NASCAR will kick off its 2017 season next month in Daytona Beach, Fla. (Getty Images for NASCAR photo)

CALABASAS, Calif. — It’s Thursday morning, I’m sitting on the sand of a coastal California beach after a long run, the wind is hitting my face, the sun is rising and no, NASCAR fans, the sky has not fallen.

Ever since the announcement was made early Monday evening about NASCAR’s new segmented race system being implemented for all three series, there has been many a reaction about this being a horrible move for the sport and how this is a departure from what made NASCAR so popular in the not-so-distant past.

I am here to tell you all: it will be okay.

While change might be a scary thing, change can help a sport grow. The way things were going, NASCAR was trying their best to make the racing product as good as possible. But there was this feeling of it all being a one-man show and the feeling of some races becoming more mundane than others.

The excitement of the racing season only was there for the last 10 races, not the other 26 beforehand. We would know who would be competing for a spot in the playoffs come September weeks before we ever got there.

Something needed to change.

TV ratings and track attendance numbers weren’t great and some races felt like they went on for what seemed like an eternity. All of the changes that are coming were made for the race fans.

With the new format changes, the races will be cut into three segments. The first two segments will be like a heat race, with the top 10 finishers getting points. In the final segment it is an all-out shootout for the race win of the actual event, with points being distributed to everyone and the winner collecting much-needed bonus points for the playoffs come the fall.

It sounds complicated and confusing, but trust me, it all makes sense.

The segments are designed for four critical reasons. One, to make the drivers get up on the wheel and drive their hearts out, where every lap is critical in order to to be part of the top 10 by segment’s end. Two, to shorten the length of the event in an effort to make the race fans more interested over the course of the event. Three, to generate more excitement and give more meaning to the regular season. Four, for the TV viewer to be able to watch more of the race instead of having to sit through commercials during green flag racing.

Lets delve into these reasons a bit more.

How many races might have you watched where you find your favorite driver marred back in 10th or worse and he is just content to ride until the next caution?

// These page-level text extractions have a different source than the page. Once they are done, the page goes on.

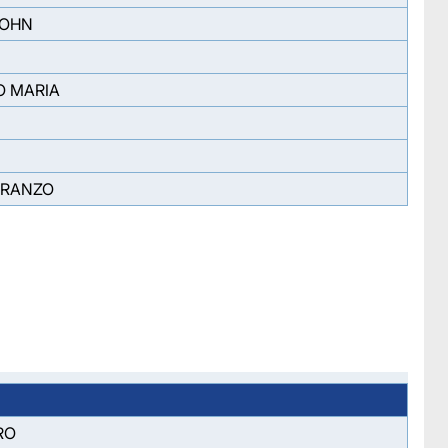
JOHN
 MARIA
FRANZO
RO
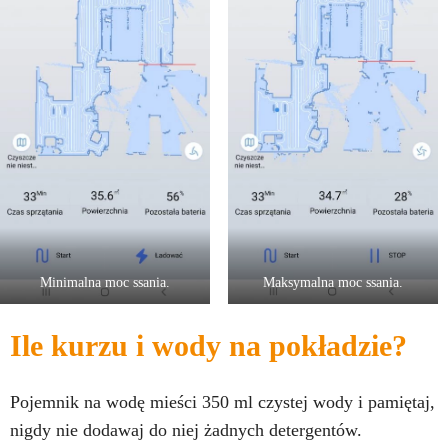
Minimalna moc ssania.
Maksymalna moc ssania.
Ile kurzu i wody na pokładzie?
Pojemnik na wodę mieści 350 ml czystej wody i pamiętaj,
nigdy nie dodawaj do niej żadnych detergentów.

This new rule gives the drivers more incentive to race harder against one another.

Say we head to a track like Texas, where in the past it was 334 laps of follow the leader and drivers lay down a little. Now lets say its only 100 laps of hard racing per segment and only the top 10 score points. There is much more risk being left out on the track than reward. It forces the drivers to compete at their hardest every single lap in order to score critical points. This isn’t “artificial excitement” like I have heard in the past, this is white-knuckle racing where the laps mean more and every position lost or gained is more crucial than ever before.